No centro das conversas, aparece o nome do desembargador Luiz de França Belchior Silva, descrito, em diálogos interceptados, de forma quase caricatural — cômica, não fosse trágica — como alguém que “roubava e era roubado”. A frase, que poderia soar como exagero retórico, ganha contornos literais no contexto da investigação conduzida pela Polícia Federal.

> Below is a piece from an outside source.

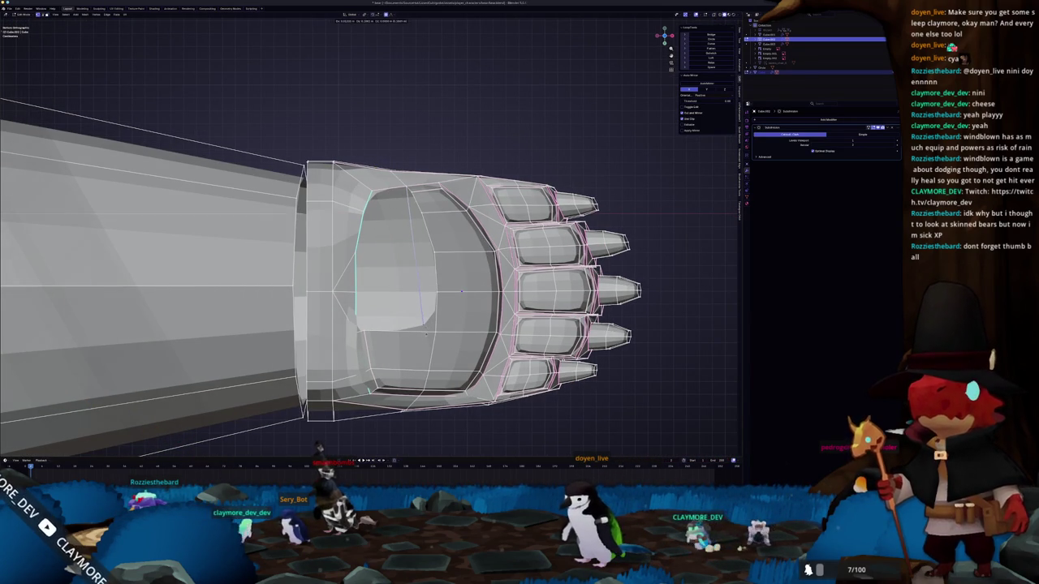
key("f")
- From below, grab the palm pad inward with proportional falloff to sink it
middle_click_drag(461, 291, 470, 188)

Segundo os autos, a própria assessora do magistrado não atuaria apenas como operadora do esquema, mas como uma espécie de agente autônoma dentro dele, também interessada nos ganhos ilícitos. Ou seja: não se trata apenas de corrupção verticalizada, mas de um ambiente onde o desvio se pulveriza — e até se disputa internamente.

A operação Operação Inauditus, que já havia levado ao afastamento de magistrados, avança agora para um estágio mais delicado: o da exposição pública de como funcionaria, na prática, esse suposto mercado de decisões judiciais.
E aqui reside o ponto mais perturbador. Não é apenas o crime em si que chama atenção — mas a banalização. Em uma das mensagens, um dos interlocutores resume o ambiente com uma expressão seca e devastadora: “só bandido”. Não há indignação institucional, nem disfarce. Há, ao contrário, uma espécie de reconhecimento tácito de que o sistema teria sido capturado por interesses privados.
Esse tipo de revelação desmonta uma das últimas barreiras simbólicas do Estado: a confiança no Judiciário. Diferentemente do Executivo e do Legislativo, cuja disputa política é explícita, o Judiciário se sustenta sobre a premissa da imparcialidade. Quando essa premissa é corroída, o efeito não é apenas jurídico — é civilizatório.
No Maranhão, o episódio ganha contornos ainda mais sensíveis por ocorrer em meio a um cenário político já tensionado, marcado por disputas internas, realinhamentos de poder e crescente judicialização de conflitos políticos. Nesse contexto, a suspeita de que decisões judiciais possam ter sido influenciadas por interesses financeiros lança uma sombra que ultrapassa os limites do tribunal.
A questão que emerge não é apenas quem participou — mas até onde isso vai.
Quantas decisões foram contaminadas?
Quantos processos foram desviados de seu curso natural?
E, sobretudo, quem se beneficiou desse suposto balcão de negócios travestido de Justiça?
As respostas ainda estão em construção. Mas uma coisa já parece clara: o escândalo não é episódico. Ele é sintomático.
E talvez a frase mais emblemática de toda a investigação — “roubava e era roubado” — não descreva apenas um personagem, mas um modelo. Um retrato de um sistema que, ao perder seus limites, passa a se corroer por dentro.